Please DO NOT post your address in this thread. Instead, send it to me via PM or e-mail. If you're ordering for a group please let me know the details. I'll try to accommodate all requests but as always, it's "while supplies last."

Also note, I will not re-use shipping addresses beyond this contest. (As anyone who has ordered multiple things knows: I always have to ask for their address again!)

My hope is to have them delivered before Canada Day weekend, so you can really show your Canadian spirit.

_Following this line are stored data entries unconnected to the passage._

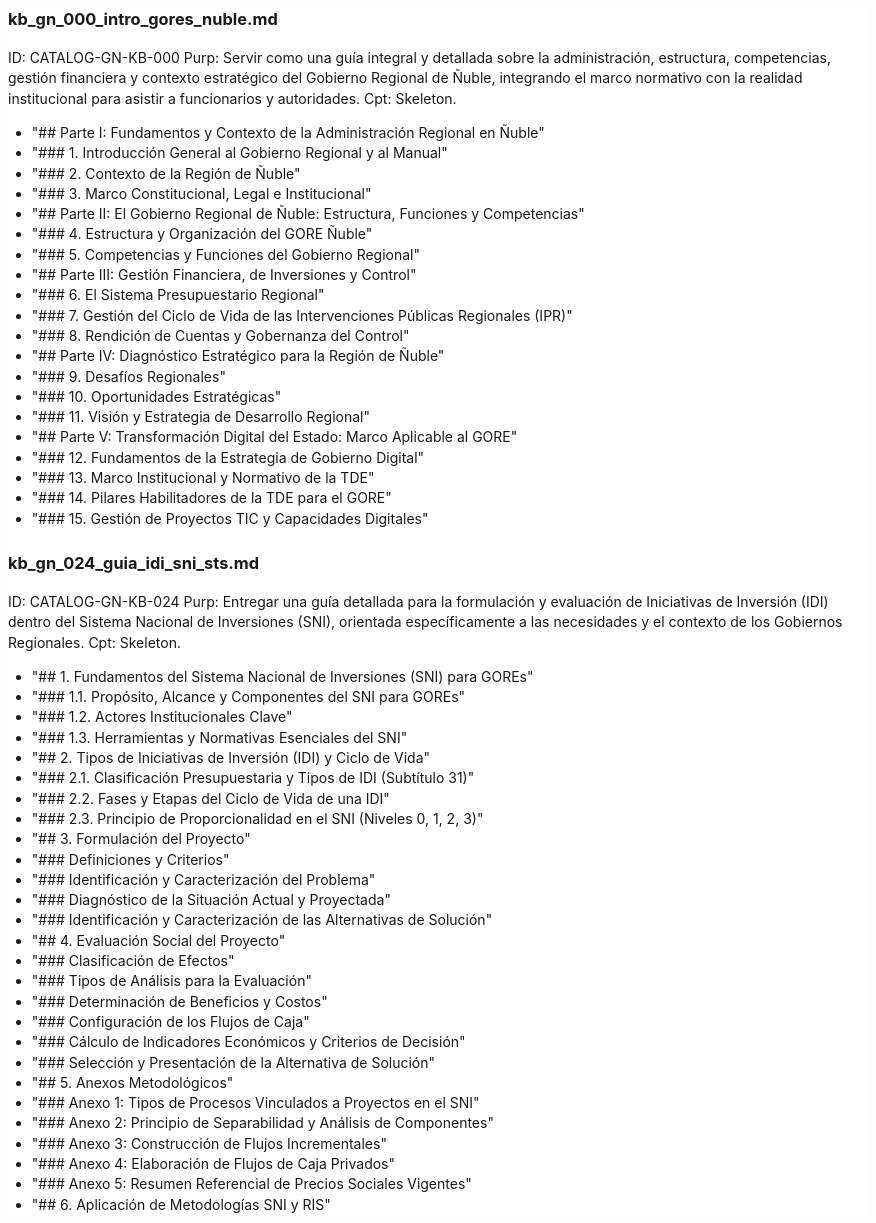 ### kb_gn_000_intro_gores_nuble.md

ID: CATALOG-GN-KB-000
Purp: Servir como una guía integral y detallada sobre la administración, estructura, competencias, gestión financiera y contexto estratégico del Gobierno Regional de Ñuble, integrando el marco normativo con la realidad institucional para asistir a funcionarios y autoridades.
Cpt: Skeleton.

- "## Parte I: Fundamentos y Contexto de la Administración Regional en Ñuble"
- "### 1. Introducción General al Gobierno Regional y al Manual"
- "### 2. Contexto de la Región de Ñuble"
- "### 3. Marco Constitucional, Legal e Institucional"
- "## Parte II: El Gobierno Regional de Ñuble: Estructura, Funciones y Competencias"
- "### 4. Estructura y Organización del GORE Ñuble"
- "### 5. Competencias y Funciones del Gobierno Regional"
- "## Parte III: Gestión Financiera, de Inversiones y Control"
- "### 6. El Sistema Presupuestario Regional"
- "### 7. Gestión del Ciclo de Vida de las Intervenciones Públicas Regionales (IPR)"
- "### 8. Rendición de Cuentas y Gobernanza del Control"
- "## Parte IV: Diagnóstico Estratégico para la Región de Ñuble"
- "### 9. Desafíos Regionales"
- "### 10. Oportunidades Estratégicas"
- "### 11. Visión y Estrategia de Desarrollo Regional"
- "## Parte V: Transformación Digital del Estado: Marco Aplicable al GORE"
- "### 12. Fundamentos de la Estrategia de Gobierno Digital"
- "### 13. Marco Institucional y Normativo de la TDE"
- "### 14. Pilares Habilitadores de la TDE para el GORE"
- "### 15. Gestión de Proyectos TIC y Capacidades Digitales"

### kb_gn_024_guia_idi_sni_sts.md

ID: CATALOG-GN-KB-024
Purp: Entregar una guía detallada para la formulación y evaluación de Iniciativas de Inversión (IDI) dentro del Sistema Nacional de Inversiones (SNI), orientada específicamente a las necesidades y el contexto de los Gobiernos Regionales.
Cpt: Skeleton.

- "## 1. Fundamentos del Sistema Nacional de Inversiones (SNI) para GOREs"
- "### 1.1. Propósito, Alcance y Componentes del SNI para GOREs"
- "### 1.2. Actores Institucionales Clave"
- "### 1.3. Herramientas y Normativas Esenciales del SNI"
- "## 2. Tipos de Iniciativas de Inversión (IDI) y Ciclo de Vida"
- "### 2.1. Clasificación Presupuestaria y Tipos de IDI (Subtítulo 31)"
- "### 2.2. Fases y Etapas del Ciclo de Vida de una IDI"
- "### 2.3. Principio de Proporcionalidad en el SNI (Niveles 0, 1, 2, 3)"
- "## 3. Formulación del Proyecto"
- "### Definiciones y Criterios"
- "### Identificación y Caracterización del Problema"
- "### Diagnóstico de la Situación Actual y Proyectada"
- "### Identificación y Caracterización de las Alternativas de Solución"
- "## 4. Evaluación Social del Proyecto"
- "### Clasificación de Efectos"
- "### Tipos de Análisis para la Evaluación"
- "### Determinación de Beneficios y Costos"
- "### Configuración de los Flujos de Caja"
- "### Cálculo de Indicadores Económicos y Criterios de Decisión"
- "### Selección y Presentación de la Alternativa de Solución"
- "## 5. Anexos Metodológicos"
- "### Anexo 1: Tipos de Procesos Vinculados a Proyectos en el SNI"
- "### Anexo 2: Principio de Separabilidad y Análisis de Componentes"
- "### Anexo 3: Construcción de Flujos Incrementales"
- "### Anexo 4: Elaboración de Flujos de Caja Privados"
- "### Anexo 5: Resumen Referencial de Precios Sociales Vigentes"
- "## 6. Aplicación de Metodologías SNI y RIS"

The possibilities are _almost_ limitless... remember, we have some younger visitors so please keep the photos clean and inline with the Guidelines.

Here are the official photo contest rules:


All photos must conform with the Conduct Guidelines.
The subject for this month is "showing your Army.ca spirit". The tattoos are a great way to do this, but you're free to use your imagination.
The winner will receive a $80 CPGear gift certificate as a prize.
You can enter as many photos as you like.
Photos must be uploaded into the Photo Contest album in the photo gallery in order to be eligible.
The winning entry will be selected based on views and comments from registered users. If there is a tie a random draw will take place for the winner.
The contest closes at midnight ET on July 31st, 2010.
Comments can be added for up to 4 days beyond the contest closure, at which time the winners will be announced.
To vote for a photo, simply add a comment. Each comment counts as a single vote, regardless of the comment text. Each user may vote (comment) only once per photo.
OPSEC/PERSEC must be observed at all times.
All uploaded photos will be retained by Milnet.ca and may be used at a later date.
Photos must not be offensive in nature.
Photos from previous Milnet.ca Photo Contests are not eligible.
Photos must be original, or have permission from the original copyright holder.
The contestant must have the permission of all pers included in their photo(s).

See Photo Contest Entries

Remember, be creative, unique or humorous to increase your chances of winning. Good luck, and don't forget to comment on the photos you like!

*Uploading a Photo*

I'll recap the process to upload a photo, as it has recently changed.

If you do not have a Photo Gallery Account, please follow these steps to create one:


Visit the Photo Gallery: http://army.ca/gallery3
Click the "Register" link in the upper right
Fill out the form - the information does not need to match your Milnet account info, but it may be simpler to do so
Check your e-mail for the activation message, and click the link provided
You will be prompted to set your password

Once you have an account, you can start uploading photos using these steps:


Visit the Photo Gallery: http://army.ca/gallery3
Ensure you are logged in to the account you registered above
Browse to the contest album (or directly: http://army.ca/gallery3/index.php/Contests/2010-07)
At the top menu bar, hover over Add, and then select Add Photos
Click Select Photos
You can upload multiple photos at once!

If anyone has any problems or questions about this, please let me know... and good luck to all!


Cheers
Mike


----------



## TN2IC (7 Jun 2010)

Mike,
        sign me up. You got my address.


----------



## Mike Bobbitt (18 Jun 2010)

Good news folks, the tattoos have arrived! For those who have already requested some, I'll get them in today's mail.


----------



## Mike Bobbitt (24 Jun 2010)

I know some folks have tattoos in hand... let's start seeing some photos!


----------



## PMedMoe (24 Jun 2010)

Mike Bobbitt said:
			
		

> I know some folks have tattoos in hand... let's start seeing some photos!



It's not July yet!!     Besides, I think I need a Sharpie marker too.......   ;D


----------



## Mike Bobbitt (10 Jul 2010)

...and we have a first entry... nice!!


----------



## PMedMoe (10 Jul 2010)

Mike Bobbitt said:
			
		

> ...and we have a first entry... nice!!



Thanks!


----------



## Mike Bobbitt (7 Aug 2010)

Congratulations to calamityjoe on the winning entry:


----------



## PMedMoe (7 Aug 2010)

Congrats!!


----------



## Alea (9 Aug 2010)

Congratulations Calamity 

Alea


----------